EuGH: Minderung der Steuerbemessungsgrundlage bei Preisnachlass durch Pharmaunternehmen


Nach Ansicht des Europäischen Gerichtshofs ist ein pharmazeutisches Unternehmen, das an den staatlichen Krankenversicherungsträger Zahlungen aus den Einnahmen leistet, die es mit Arzneimitteln erzielt und somit nicht das ganze Entgelt erhalten hat, zur Minderung seiner umsatzsteuerlichen Bemessungsgrundlage berechtigt. In dem ungarischen Fall nahmen die Europarichter auch zur Notwendigkeit des Vorliegens einer ordnungsgemäßen Rechnung Stellung.

Hintergrund

In Ungarn erfolgt der Vertrieb von Arzneimitteln im Einzelhandel mit Ausnahme der Krankenhäuser über Apotheken. Die Apotheken versorgen sich bei Großhändlern, und die Großhändler versorgen sich bei Arzneimittelvertriebsunternehmen wie Boehringer Ingelheim.
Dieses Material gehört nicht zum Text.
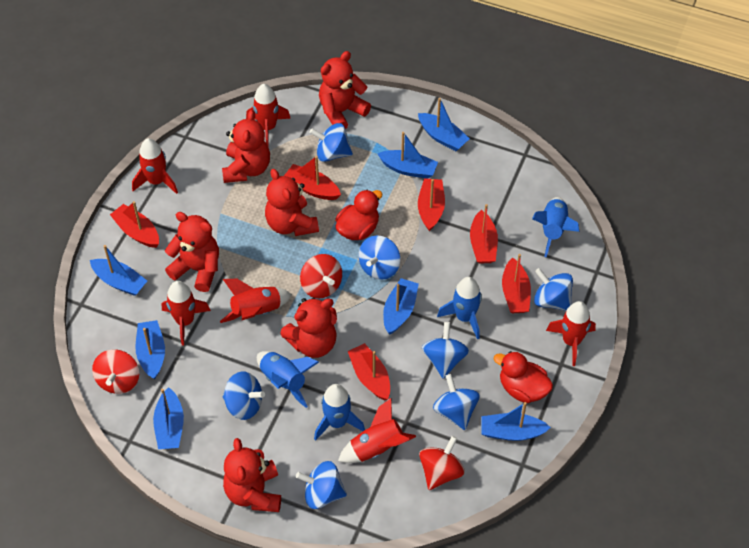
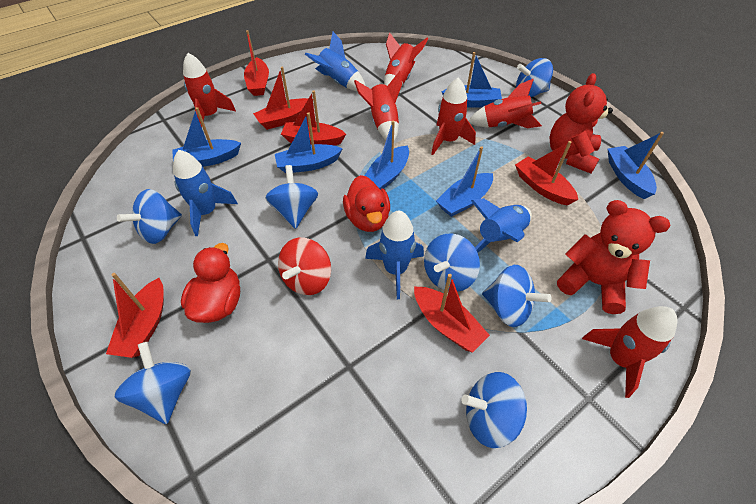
blue boat: 7 -> 6
red spinning top: 3 -> 1
red teddy bear: 6 -> 2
Die Arzneimittel können vom staatlichen Krankenversicherungsträger (NEAK) bezuschusst werden, der dann ein sogenanntes Preiszuschusssystem anwendet. Nach diesem System gewährt der NEAK im Rahmen ambulanter Behandlungen einen Kaufpreiszuschuss für rezeptpflichtige Arzneimittel, der von der Sozialversicherung übernommen wird. Die Zahlung des Preises für das bezuschusste Arzneimittel wird anschließend zwischen dem NEAK und dem Patienten aufgeteilt. Der NEAK vergütet der Apotheke nachträglich den in Rede stehenden Zuschussbetrag. Der Arzneimittelpreis, den die Apotheken erhalten und der die Bemessungsgrundlage für die Umsatzsteuer ist, hat somit zwei Komponenten, nämlich den Zuschuss des NEAK und die vom Patienten gezahlte „Erstattungsgebühr“.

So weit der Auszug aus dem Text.